Parenthood isn’t a major theme in superhero comics. Sure, morning sickness and changing diapers is not as glamorous as fighting evil and traveling the universe, but given the enormous depth and complexity of comic universes, its absence is rather glaring.

Sure, superheroes get down, but they must all be using condoms, because they’re almost universally free of the super unwanted pregnancy. Plenty of superheroes turn out to be the secret child of other male superheroes, but these children don’t appear until they are conveniently teens or adults. Even though The Incredibles manages to make babies super, you’re still unlikely to see one in a comic book.

Super babies can be entertaining too. 

Plenty of superheroes have stable relationships and even children in alternate timeline stories, but then again, they also have clones, or die, or any other number of variations that represent a “not right” version of their story. Even Wonder Woman ends up popping out a few with Superman in a couple of these alternate timelines, including this hilarious frame of Superman as an L.L. Bean dad and Bruce Wayne as Bionic Uncle Bruce.

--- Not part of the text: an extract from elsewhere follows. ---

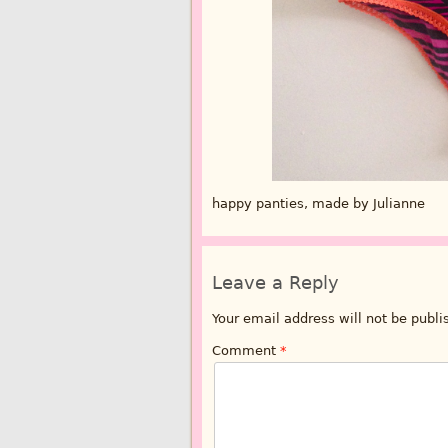
happy panties, made by Julianne
Leave a Reply
Your email address will not be publi
Comment
*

Honey, get off the ceiling!

In a way, with the cultural obsession with motherhood, and the pervasive assumption that all women will have children, it’s refreshing to see female characters unburdened by the pressure to reproduce. No one wants to see Wonder Woman suffer through the third baby shower this month, or dodge questions about when she’s going to be next. But the treatment of the rare character that does go through pregnancy and childbirth shows us that more often than not, the omission of children is for mere storytelling convenience.

Jessica Jones, of all people, has a daughter with Luke Cage. Technically, she gives birth during a period when she’s given up her superhero duties, but after her daughter’s birth, the child serves to perpetuate and underscore the same struggles Jones has gone through before: she is torn between the superhero world and trying to lead a normal life, unable to fit in to either group.

Some characters’ stories address their inability to have children. Poison Ivy is a villain and unable to have children of her own, but she’s still quite maternal, adopting orphans and protecting them in her Robinson Park paradise. Scarlet Witch goes through great lengths to bring herself children, using magical energy to create her twins, who were soon lost.

Poison Ivy and the Robinson Park orphans.

Mystique, surprisingly, had two sons, and was unsurprisingly a pretty bad mom. Her son with fellow mutant Sabretooth was given up for adoption when he turned out to be a regular human, she she was forced to abandon her other son, the half-demon Nightcrawler. Both her sons were conceived via seduction and deceit, and thus their births are just a part of Mystiques villainy. Despite giving up two inconvenient children, Mystique did adopt Rogue; they had a tumultuous relationship, and eventually Rogue turned on her.

We talked before about Ayesha, the upcoming villain of Guardians of the Galaxy Vol. 2, who is driven by her desire to procreate. Being of a superhuman race, however, she does not actually bear her own children. She appeared primarily in Marvel’s Quasar series, where she mates with various superheroes by attaching her cocoons to their bodies. She finally sets her sights on Quasar, the superhero so pro-life he’s doesn’t attempt to destroy her cocoon. The best thing to come out of the series was this cover.

"Having Her Baby!"

DC’s Maxima was originally quite similar to Ayesha, sent from her home planet to mate and repopulate her race. She consistently pursues Superman as her mate. For her, reproducing is a duty she pursues out of obligation. She was occasionally implied to be bisexual or lesbian, and recently rebooted as a canonically gay character, which is a much better story than the (alt future) time she made out with Superman on Lois Lane’s grave.

Stone cold.

In both instances, these female characters who are driven to procreate are couched in the same language of mating and breeding. They are not motivated by maternal desire but rather necessity, and thus will not actually bear any maternal responsibility for carrying or raising their offspring. They feed more into scary sexy alien narratives than motherhood narratives.

Alternately, Marvel’s Spiderwoman has been fighting her urge to fight crime while egregiously pregnant. Part of the fun in that comic is that she’s purposefully hiding the father’s identity from other superheroes. And, of course, outside the major comic book universes, parenthood can make for amazing storytelling. Look no further than the Saga series for a story about parenthood, from pregnancy on, that still manages to be funny, sexy, thrilling and adventurous.